- _Supplied text_
Commanders and leaders
- George Washington; Artemas Ward; Henry Knox;: Thomas Gage; William Howe; Henry Clinton; Samuel Graves;

Strength
- 7,700–16,000: 4,000–11,000

Casualties and losses
- 593: 1,505

= Boston campaign =

Opening campaign of the American Revolutionary War

The Boston campaign was the opening campaign of the American Revolutionary War, taking place primarily in the Province of Massachusetts Bay. The campaign began with the Battles of Lexington and Concord on April 19, 1775, in which the local colonial militias interdicted a British government attempt to seize military stores and leaders in Concord, Massachusetts. The entire British expedition suffered significant casualties during a running battle back to Charlestown against an ever-growing number of militia.

Subsequently, accumulated militia forces surrounded the city of Boston, beginning the siege of Boston. The main action during the siege, the Battle of Bunker Hill on June 17, 1775, was one of the bloodiest encounters of the war, and resulted in a Pyrrhic British victory. There were also numerous skirmishes near Boston and the coastal areas of Boston, resulting in loss of life, military supplies, or both.

- _Task instructions_
**a)** On what date was the Battle of Bunker Hill fought, according to the Boston campaign text?
**b)** Using the Boston campaign text, explain how the fighting at Lexington and Concord on April 19, 1775, began.

- _Source data_
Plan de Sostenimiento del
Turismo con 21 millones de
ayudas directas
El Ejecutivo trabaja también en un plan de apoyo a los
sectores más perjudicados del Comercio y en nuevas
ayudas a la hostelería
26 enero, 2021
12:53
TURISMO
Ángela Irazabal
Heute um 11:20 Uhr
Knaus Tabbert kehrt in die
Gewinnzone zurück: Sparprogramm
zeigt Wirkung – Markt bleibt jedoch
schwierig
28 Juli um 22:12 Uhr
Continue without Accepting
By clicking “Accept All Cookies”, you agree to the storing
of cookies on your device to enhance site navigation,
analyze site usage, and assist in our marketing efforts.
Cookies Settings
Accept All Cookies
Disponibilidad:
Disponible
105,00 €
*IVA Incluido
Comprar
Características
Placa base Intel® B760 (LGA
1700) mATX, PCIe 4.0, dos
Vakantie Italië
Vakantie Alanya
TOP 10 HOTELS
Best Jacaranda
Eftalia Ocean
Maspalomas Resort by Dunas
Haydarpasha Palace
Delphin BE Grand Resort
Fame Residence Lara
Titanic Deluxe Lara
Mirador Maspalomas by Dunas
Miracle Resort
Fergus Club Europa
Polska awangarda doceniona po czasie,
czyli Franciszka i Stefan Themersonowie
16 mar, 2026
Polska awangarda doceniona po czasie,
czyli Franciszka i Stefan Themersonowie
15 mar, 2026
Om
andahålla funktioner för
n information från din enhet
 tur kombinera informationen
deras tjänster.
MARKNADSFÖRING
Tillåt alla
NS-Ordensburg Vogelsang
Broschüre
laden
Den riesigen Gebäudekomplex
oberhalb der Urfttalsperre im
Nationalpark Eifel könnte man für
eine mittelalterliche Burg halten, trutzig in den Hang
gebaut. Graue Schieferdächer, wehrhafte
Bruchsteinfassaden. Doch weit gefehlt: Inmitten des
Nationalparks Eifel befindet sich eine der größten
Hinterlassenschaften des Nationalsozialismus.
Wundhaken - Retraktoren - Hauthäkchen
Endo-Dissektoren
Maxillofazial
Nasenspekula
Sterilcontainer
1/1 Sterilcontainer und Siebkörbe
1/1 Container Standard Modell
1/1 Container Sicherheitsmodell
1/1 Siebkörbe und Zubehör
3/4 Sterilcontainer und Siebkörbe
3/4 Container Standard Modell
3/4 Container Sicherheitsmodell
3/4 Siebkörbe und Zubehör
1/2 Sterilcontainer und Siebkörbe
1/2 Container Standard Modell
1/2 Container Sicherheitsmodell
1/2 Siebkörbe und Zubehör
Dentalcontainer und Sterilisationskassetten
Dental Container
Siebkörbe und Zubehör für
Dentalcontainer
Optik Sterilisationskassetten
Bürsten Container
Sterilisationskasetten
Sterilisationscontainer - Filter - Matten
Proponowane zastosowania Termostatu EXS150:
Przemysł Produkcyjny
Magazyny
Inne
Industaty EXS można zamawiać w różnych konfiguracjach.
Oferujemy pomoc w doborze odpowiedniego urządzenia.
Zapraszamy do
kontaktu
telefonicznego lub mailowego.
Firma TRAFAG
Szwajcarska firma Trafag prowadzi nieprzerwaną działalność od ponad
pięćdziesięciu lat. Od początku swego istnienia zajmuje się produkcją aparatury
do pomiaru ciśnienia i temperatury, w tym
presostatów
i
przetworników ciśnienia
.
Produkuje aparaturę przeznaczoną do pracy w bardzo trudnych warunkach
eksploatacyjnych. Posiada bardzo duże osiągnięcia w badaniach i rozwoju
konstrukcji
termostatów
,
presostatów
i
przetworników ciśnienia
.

- _Answers_
**a)** June 17, 1775.

**b)** The British government attempted to seize military stores and leaders in Concord, Massachusetts. The local colonial militias interdicted that attempt, which opened the campaign.